You’ve heard of string theory – the scientific framework that explains the origin of the universe, now meet shoestring theory – the scientific reason behind why pesky shoelaces come undone.
The conundrum that has tripped up runners, paused important conversations and caused general inconvenience and annoyance for centuries (the first shoes laces date back to 3,500BC), was unravelled by hardworking mechanical engineers at UC Berkeley (University of California, Berkeley) through a series of experiments using slow-motion cameras.
Here’s what they found: when we run our feet strike the ground at seven times the force of gravity and the knot stretches, relaxes and loosens in response to that force – remember Newton’s ‘every action has an equal and opposite reaction’? Then the swinging action of our legs acts like an invisible hand, tugging the ends out from the loose night finally making it completely unknot.
While the study answers a whimsical headscratcher that has bothered humankind for years, there’s a serious scientific reason why it was undertaken: ‘when you talk about knotted structures, if you can start to understand the shoelace, then you can apply it to other things, like DNA or microstructures, that fail under dynamic forces,’ said Christopher Daily-Diamond, study co-author and a graduate student at Berkeley. (UC Berkeley News)
The research involved Christine Gregg, a co-author in the study and a runner, jog on a treadmill in a pair of laced-up running shoes while her colleagues filmed what happens to her shoes.

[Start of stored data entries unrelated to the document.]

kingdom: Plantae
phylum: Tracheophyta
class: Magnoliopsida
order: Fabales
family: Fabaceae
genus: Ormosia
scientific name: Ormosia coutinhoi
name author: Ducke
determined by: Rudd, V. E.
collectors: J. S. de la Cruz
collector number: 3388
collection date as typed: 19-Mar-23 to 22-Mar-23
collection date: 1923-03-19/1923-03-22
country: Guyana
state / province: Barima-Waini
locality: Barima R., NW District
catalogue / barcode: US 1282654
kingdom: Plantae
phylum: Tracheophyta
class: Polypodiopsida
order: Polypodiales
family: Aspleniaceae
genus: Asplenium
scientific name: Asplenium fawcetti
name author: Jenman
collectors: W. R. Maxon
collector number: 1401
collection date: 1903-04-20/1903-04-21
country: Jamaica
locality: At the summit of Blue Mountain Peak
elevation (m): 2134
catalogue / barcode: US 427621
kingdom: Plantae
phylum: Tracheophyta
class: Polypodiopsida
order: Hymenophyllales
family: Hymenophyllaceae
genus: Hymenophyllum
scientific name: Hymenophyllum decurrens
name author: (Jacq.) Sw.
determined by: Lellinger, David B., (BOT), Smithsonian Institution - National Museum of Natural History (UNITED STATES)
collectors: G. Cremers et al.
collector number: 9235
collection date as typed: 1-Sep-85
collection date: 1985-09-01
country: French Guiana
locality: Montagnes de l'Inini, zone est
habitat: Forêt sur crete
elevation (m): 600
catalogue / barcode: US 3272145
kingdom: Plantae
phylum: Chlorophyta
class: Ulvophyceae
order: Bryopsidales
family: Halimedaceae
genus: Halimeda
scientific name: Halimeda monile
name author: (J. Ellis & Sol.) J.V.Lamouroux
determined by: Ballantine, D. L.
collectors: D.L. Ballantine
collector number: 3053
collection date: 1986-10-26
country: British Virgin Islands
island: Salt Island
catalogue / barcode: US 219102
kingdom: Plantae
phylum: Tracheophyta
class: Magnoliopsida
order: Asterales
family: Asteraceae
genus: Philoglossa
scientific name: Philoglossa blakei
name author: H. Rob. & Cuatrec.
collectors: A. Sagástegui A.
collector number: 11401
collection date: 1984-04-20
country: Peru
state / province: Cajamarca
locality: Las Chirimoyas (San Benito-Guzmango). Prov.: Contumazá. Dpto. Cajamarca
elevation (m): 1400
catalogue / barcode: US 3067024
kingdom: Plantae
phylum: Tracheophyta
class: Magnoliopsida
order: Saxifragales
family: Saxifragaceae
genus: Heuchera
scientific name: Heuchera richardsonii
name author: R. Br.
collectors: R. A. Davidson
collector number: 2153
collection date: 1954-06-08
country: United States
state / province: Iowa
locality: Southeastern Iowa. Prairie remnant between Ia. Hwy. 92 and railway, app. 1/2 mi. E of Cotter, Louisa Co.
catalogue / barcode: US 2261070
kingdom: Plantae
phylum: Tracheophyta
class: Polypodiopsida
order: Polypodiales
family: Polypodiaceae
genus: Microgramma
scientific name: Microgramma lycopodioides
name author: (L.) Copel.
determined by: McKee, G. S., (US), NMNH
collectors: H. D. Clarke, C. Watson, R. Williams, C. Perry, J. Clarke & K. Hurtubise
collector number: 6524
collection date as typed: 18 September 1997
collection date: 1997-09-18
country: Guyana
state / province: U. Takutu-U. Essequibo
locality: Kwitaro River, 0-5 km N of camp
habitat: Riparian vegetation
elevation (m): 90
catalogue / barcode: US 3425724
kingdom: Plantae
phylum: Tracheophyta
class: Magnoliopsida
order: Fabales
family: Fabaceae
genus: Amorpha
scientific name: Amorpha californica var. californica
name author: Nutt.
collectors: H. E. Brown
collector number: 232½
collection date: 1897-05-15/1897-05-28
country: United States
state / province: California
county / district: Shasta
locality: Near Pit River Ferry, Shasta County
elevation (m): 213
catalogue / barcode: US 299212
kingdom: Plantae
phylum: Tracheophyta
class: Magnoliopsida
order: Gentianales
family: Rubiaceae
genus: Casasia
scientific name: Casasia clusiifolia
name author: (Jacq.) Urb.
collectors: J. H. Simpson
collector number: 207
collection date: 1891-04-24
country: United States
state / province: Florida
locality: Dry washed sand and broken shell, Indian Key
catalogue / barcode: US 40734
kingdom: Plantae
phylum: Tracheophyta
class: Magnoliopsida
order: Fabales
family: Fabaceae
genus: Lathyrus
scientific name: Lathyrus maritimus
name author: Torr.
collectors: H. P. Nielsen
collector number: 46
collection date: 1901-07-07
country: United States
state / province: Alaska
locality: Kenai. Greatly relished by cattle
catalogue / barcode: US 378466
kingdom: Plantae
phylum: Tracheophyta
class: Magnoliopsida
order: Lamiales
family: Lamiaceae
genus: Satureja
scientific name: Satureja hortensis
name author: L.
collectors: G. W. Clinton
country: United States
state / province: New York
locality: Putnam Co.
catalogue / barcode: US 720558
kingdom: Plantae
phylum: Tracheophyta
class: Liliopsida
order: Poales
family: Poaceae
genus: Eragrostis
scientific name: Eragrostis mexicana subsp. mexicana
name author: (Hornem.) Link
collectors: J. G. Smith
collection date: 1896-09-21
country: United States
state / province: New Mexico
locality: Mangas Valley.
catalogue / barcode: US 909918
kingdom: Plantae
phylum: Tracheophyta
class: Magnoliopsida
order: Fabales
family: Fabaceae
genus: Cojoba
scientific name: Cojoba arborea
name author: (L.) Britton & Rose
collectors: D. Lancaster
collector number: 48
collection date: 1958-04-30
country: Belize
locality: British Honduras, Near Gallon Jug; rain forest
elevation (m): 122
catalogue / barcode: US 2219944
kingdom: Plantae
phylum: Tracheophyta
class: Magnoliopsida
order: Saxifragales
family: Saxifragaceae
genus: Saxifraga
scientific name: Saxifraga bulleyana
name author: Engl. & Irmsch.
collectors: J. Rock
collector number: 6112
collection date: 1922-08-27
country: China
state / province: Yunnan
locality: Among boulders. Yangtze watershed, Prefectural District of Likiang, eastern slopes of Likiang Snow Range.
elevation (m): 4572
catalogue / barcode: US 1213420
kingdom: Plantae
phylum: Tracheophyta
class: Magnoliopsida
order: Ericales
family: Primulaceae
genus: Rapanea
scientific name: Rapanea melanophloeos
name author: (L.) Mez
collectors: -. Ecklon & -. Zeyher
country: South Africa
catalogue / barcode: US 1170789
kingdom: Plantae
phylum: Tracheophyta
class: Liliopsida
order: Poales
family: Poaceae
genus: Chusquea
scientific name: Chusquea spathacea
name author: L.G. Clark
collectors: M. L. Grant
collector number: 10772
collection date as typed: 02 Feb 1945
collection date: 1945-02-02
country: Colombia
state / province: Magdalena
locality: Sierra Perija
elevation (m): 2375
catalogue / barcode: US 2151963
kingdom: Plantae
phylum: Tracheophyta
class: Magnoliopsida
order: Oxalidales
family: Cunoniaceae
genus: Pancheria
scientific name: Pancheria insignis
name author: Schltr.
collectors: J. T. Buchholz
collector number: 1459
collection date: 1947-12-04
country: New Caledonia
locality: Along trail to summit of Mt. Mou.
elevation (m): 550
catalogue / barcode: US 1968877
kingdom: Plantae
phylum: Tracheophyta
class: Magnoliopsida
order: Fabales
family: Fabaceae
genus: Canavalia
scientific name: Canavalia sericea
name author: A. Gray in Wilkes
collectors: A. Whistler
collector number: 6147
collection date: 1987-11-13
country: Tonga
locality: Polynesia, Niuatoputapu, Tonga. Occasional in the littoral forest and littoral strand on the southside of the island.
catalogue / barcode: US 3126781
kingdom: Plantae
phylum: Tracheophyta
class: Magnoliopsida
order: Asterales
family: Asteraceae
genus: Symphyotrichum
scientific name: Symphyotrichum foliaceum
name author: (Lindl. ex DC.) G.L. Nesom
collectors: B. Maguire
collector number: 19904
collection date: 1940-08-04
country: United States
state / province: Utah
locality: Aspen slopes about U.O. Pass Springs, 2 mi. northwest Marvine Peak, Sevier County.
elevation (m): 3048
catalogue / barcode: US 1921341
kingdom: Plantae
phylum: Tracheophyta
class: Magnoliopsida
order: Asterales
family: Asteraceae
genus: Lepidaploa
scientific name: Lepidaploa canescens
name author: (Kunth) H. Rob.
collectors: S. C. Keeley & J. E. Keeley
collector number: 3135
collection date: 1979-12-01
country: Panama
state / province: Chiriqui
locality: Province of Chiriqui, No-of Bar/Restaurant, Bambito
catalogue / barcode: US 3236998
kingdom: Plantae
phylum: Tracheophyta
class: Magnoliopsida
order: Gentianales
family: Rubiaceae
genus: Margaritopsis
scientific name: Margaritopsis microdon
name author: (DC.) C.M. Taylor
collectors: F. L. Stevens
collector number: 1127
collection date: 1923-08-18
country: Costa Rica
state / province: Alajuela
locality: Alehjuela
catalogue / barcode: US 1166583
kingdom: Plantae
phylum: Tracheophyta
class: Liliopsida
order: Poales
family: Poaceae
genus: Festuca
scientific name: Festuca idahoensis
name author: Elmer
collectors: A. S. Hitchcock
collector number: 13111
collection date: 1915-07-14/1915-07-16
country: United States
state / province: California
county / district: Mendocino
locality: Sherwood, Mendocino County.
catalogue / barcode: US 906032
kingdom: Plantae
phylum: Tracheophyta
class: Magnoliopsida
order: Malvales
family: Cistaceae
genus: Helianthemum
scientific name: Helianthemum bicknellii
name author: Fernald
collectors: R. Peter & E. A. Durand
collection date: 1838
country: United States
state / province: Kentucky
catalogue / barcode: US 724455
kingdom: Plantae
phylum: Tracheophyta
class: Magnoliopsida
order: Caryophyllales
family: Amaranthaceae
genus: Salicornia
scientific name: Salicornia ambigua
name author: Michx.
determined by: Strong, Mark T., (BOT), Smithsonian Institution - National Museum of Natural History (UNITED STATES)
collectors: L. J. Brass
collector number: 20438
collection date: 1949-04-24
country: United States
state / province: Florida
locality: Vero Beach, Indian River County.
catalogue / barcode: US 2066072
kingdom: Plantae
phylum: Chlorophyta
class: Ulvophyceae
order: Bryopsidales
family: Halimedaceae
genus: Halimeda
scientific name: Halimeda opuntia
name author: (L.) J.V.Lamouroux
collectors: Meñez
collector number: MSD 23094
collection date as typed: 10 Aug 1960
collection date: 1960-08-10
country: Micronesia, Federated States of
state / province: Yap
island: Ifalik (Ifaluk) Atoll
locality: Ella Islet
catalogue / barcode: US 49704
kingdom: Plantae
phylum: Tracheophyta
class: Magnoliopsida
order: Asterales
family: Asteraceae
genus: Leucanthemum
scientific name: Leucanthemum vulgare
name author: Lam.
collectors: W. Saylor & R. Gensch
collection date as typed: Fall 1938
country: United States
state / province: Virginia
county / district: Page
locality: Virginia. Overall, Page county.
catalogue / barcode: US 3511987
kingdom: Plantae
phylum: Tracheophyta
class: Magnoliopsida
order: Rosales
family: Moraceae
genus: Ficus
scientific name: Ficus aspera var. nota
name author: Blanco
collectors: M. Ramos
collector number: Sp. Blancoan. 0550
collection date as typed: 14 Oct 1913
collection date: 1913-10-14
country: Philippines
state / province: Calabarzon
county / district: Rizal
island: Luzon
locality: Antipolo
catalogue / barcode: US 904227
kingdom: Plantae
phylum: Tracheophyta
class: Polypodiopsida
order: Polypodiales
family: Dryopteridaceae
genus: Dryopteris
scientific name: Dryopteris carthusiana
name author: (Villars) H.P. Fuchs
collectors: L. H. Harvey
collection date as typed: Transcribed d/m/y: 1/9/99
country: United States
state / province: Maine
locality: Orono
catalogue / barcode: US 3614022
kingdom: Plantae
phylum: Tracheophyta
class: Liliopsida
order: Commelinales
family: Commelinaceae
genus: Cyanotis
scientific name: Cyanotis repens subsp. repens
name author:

The study which was published on April 11 in the journal Proceedings of the Royal Society A, aims to understand knots from a mechanical perspective and the kind of pressure and load that causes them to fail.
So are there any fail proof knots, then, like the square knot that sailors swear by?
The researchers conducted tests on both the trusted square knot and the regular bow-tie knot, but both came to the same sorry end. While some materials of laces are better for tying knots, the all eventually came undone because of the same reasons, scientists explained.
The good news is, there’s always Velcro.